When evaluating the flowering quality of chrysanthemums, the thickness of the peduncle, an important factor for postharvest quality, was significantly greater on Farm A (6.9 ± 0.1 mm) than on Farm B (5.7 ± 0.2 mm), with the difference being statistically significant (p = 0.0143) (Table 1). Similarly, the capitulum diameter, another indicator of flower size, was significantly larger (p = 0.0307) in chrysanthemums grown on Farm A (106.6 ± 6.9 mm) compared to those from Farm B (77.4 ± 4.7 mm). Although the capitulum height, another measure of flower size, did not show a statistically significant difference, chrysanthemums from Farm A exhibited a 40% greater height (38.5 ± 4.7 mm) than those from Farm B (27.5 ± 2.2 mm). In addition, the number of days to flowering was significantly shorter in Farm A (109 days) than in Farm B (150 days).

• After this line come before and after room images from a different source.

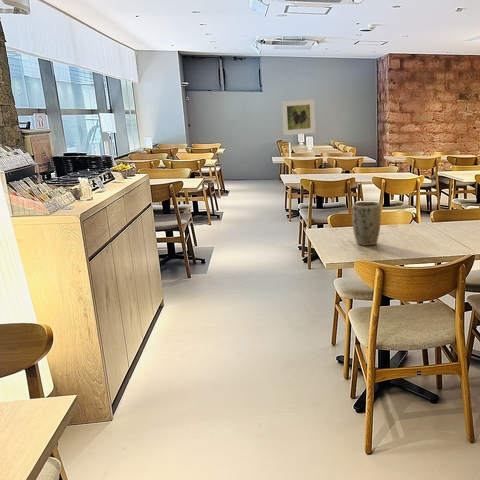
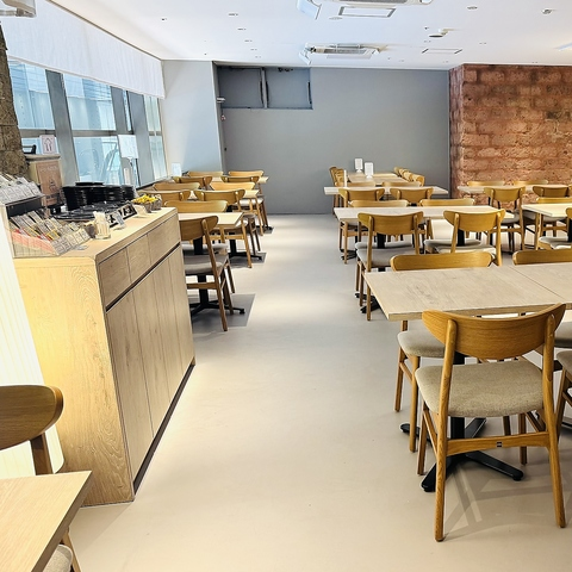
- plant pot [351,201,382,247]
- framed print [281,98,316,136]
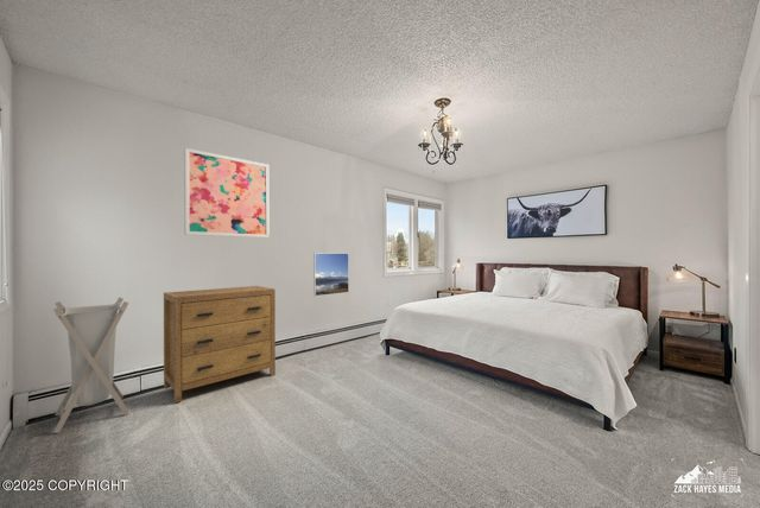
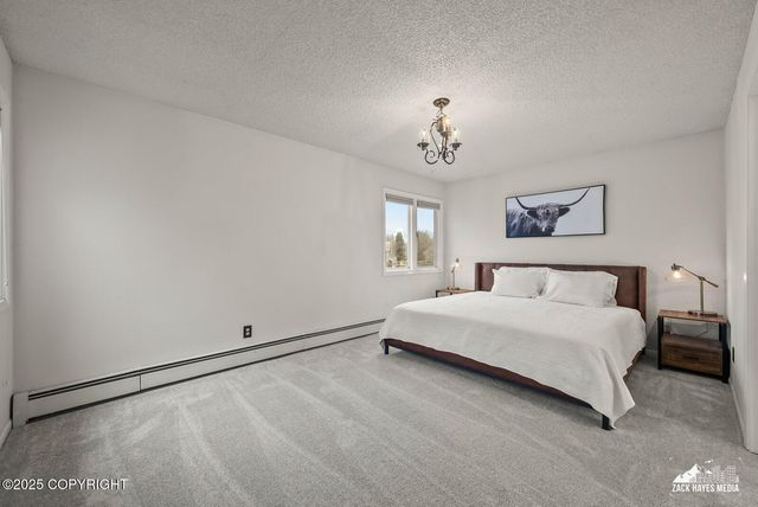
- dresser [163,285,277,404]
- laundry hamper [52,297,131,434]
- wall art [183,147,271,239]
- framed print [312,252,350,297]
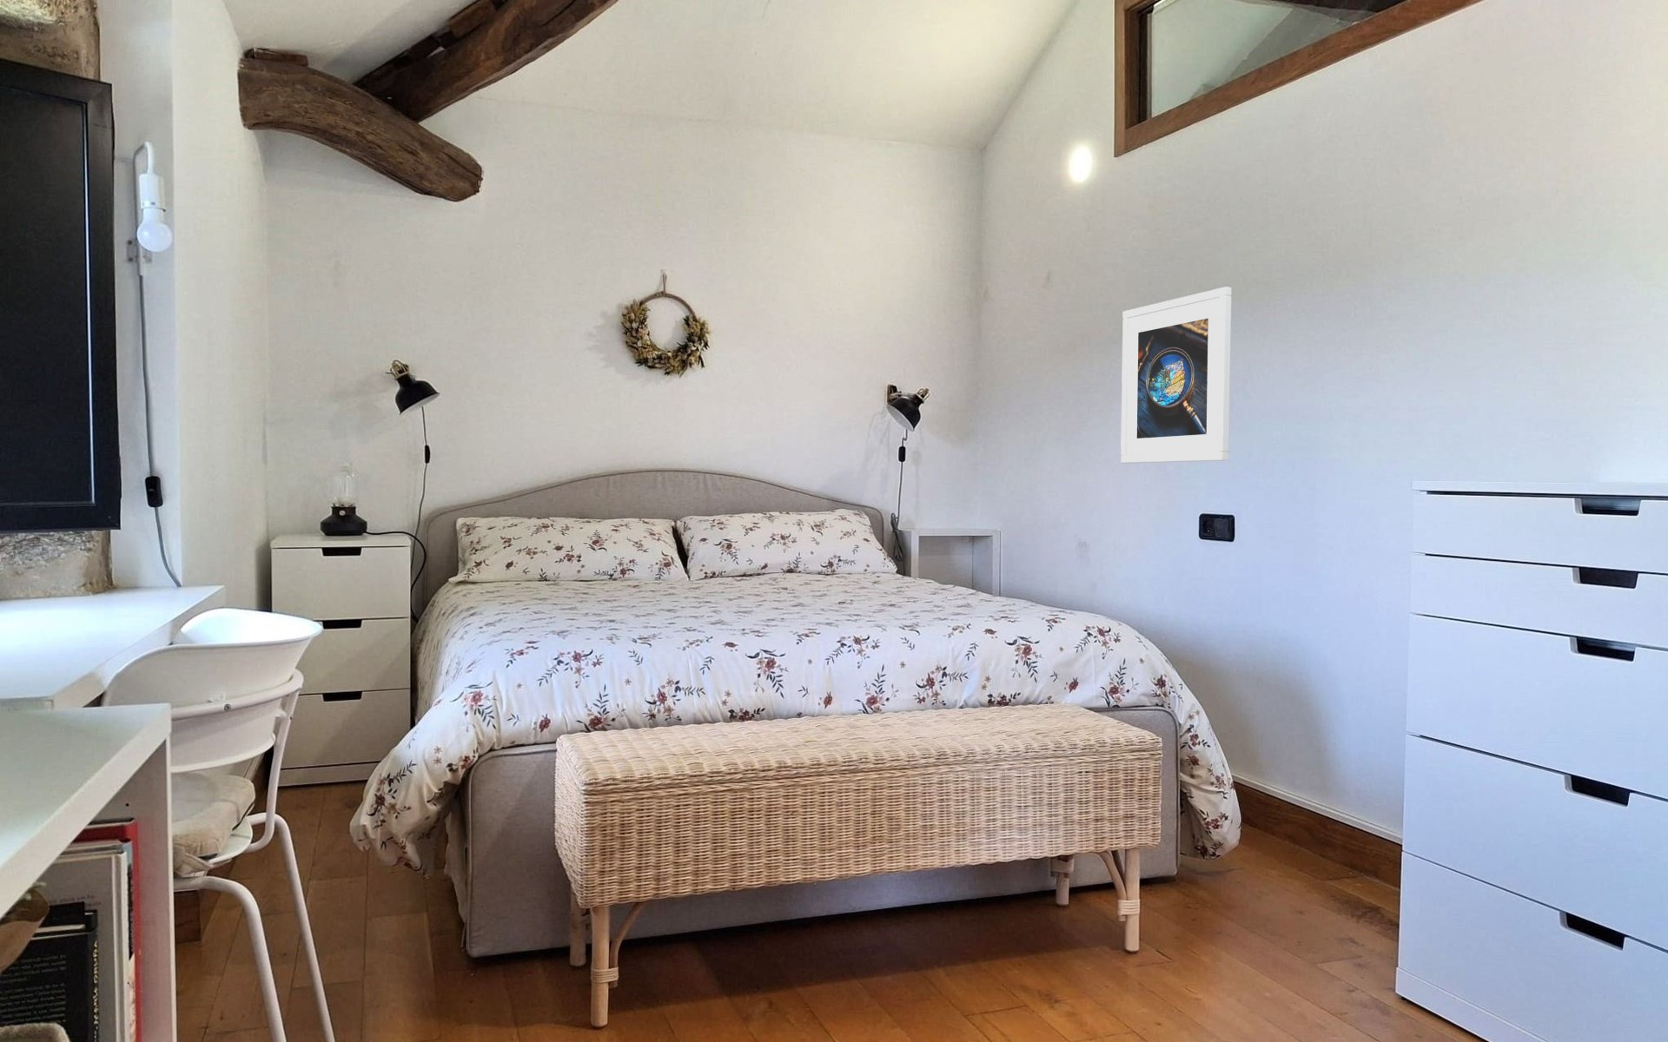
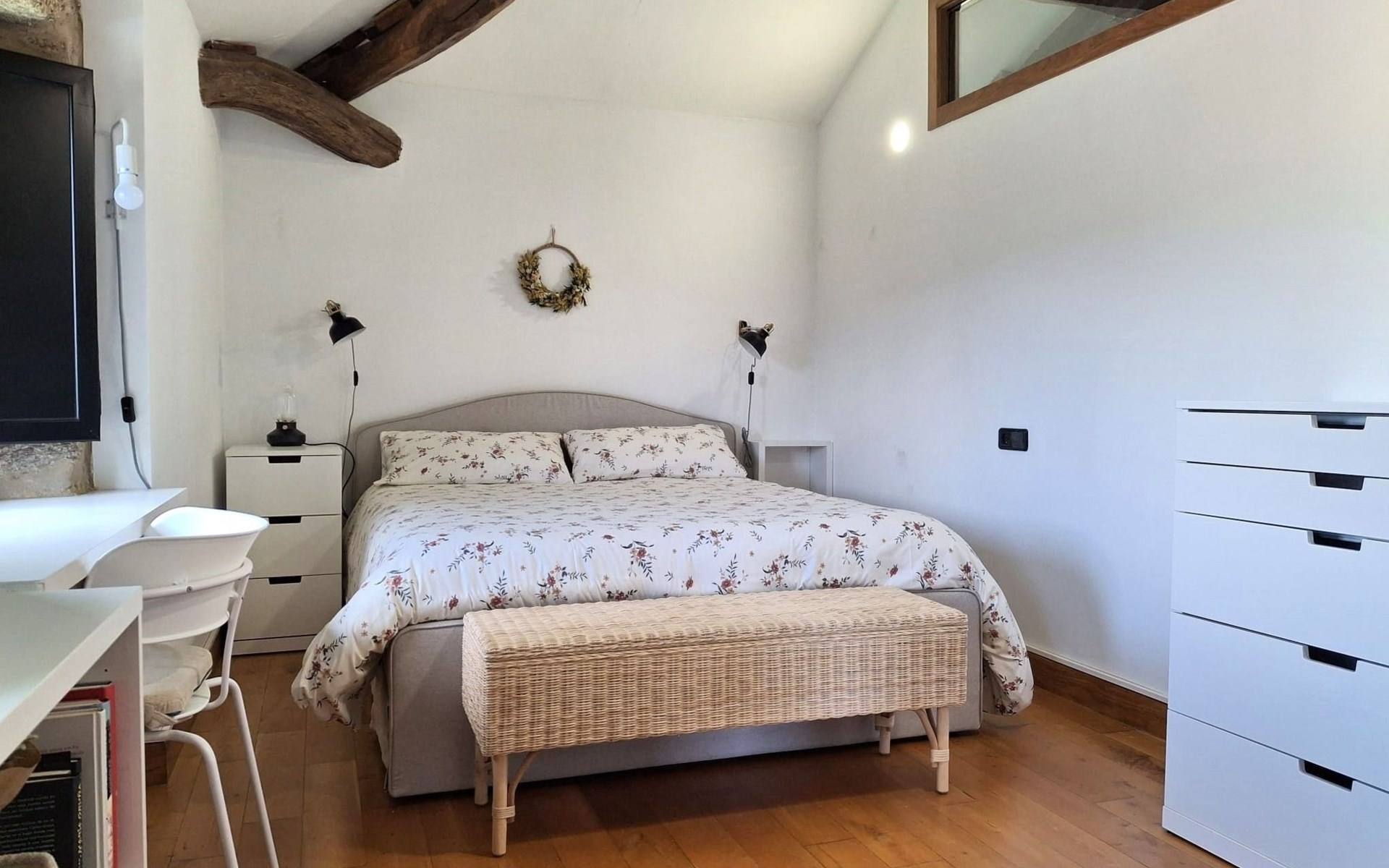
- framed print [1120,286,1233,465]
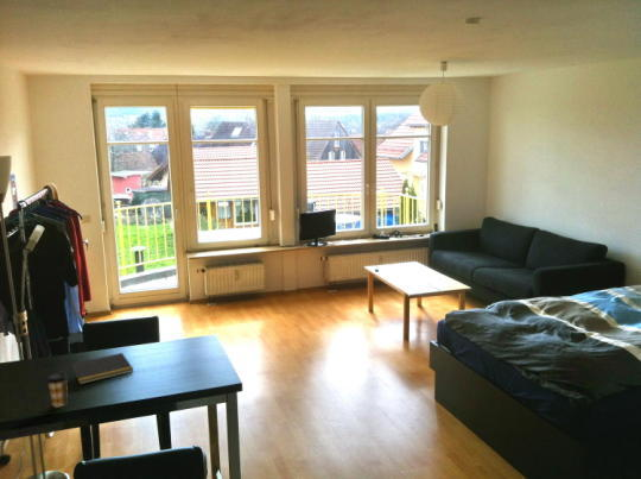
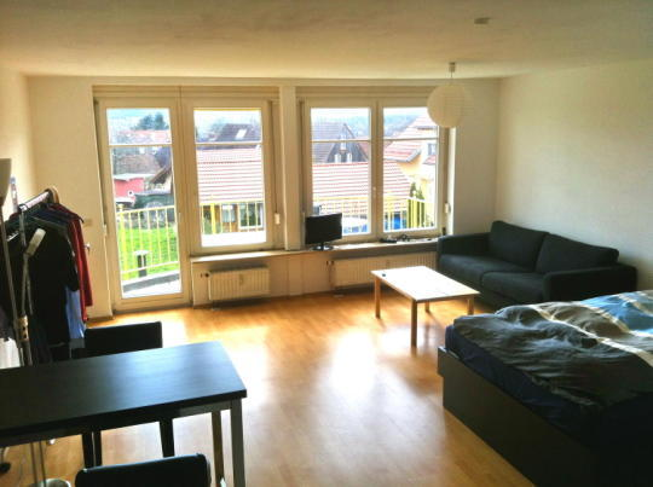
- coffee cup [46,372,69,408]
- notepad [69,352,135,386]
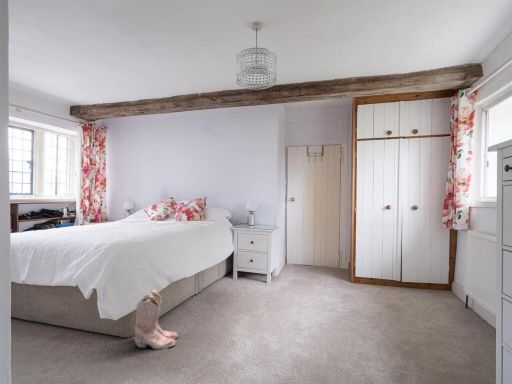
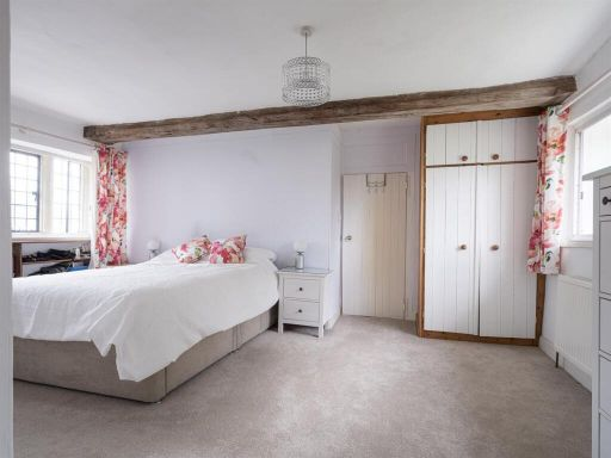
- boots [134,290,179,350]
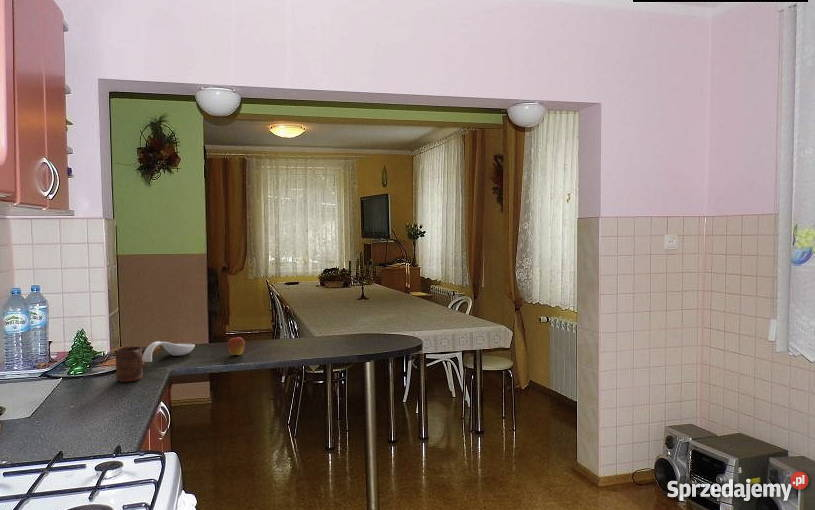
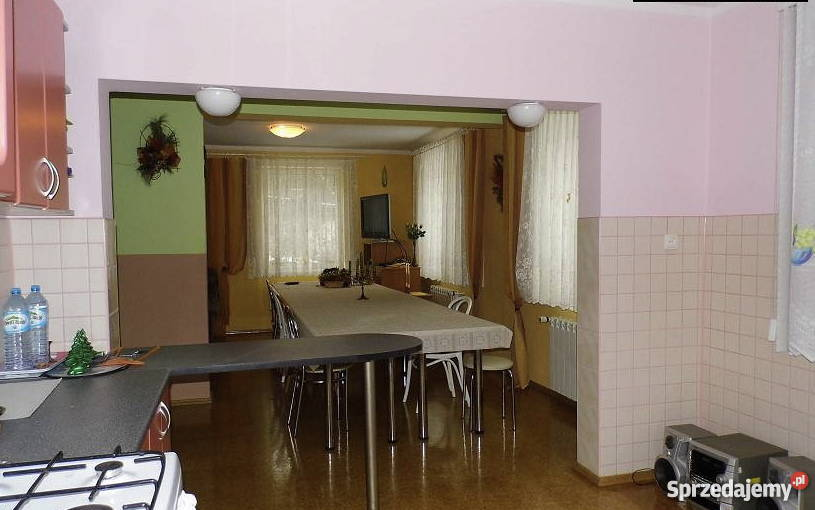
- fruit [227,334,246,356]
- cup [115,346,143,383]
- spoon rest [142,341,196,363]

Throughout the cultivation period, above-ground environmental conditions were similar between the two farms. However, differences in soil moisture and management led to significant differences in flowering quality. In particular, the reduced flowering quality observed in Farm B is likely attributable to elevated soil salinity and prolonged over-saturated conditions.
To develop an effective automated irrigation system for soil-based chrysanthemum cultivation, SMP are more appropriate than VWC sensors due to their greater sensitivity to soil water status. Furthermore, integrating soil EC sensors with chemical property analyses is essential for managing nutrient and salinity levels. Such an approach would enable more precise irrigation control and enhance crop quality in cut chrysanthemum production.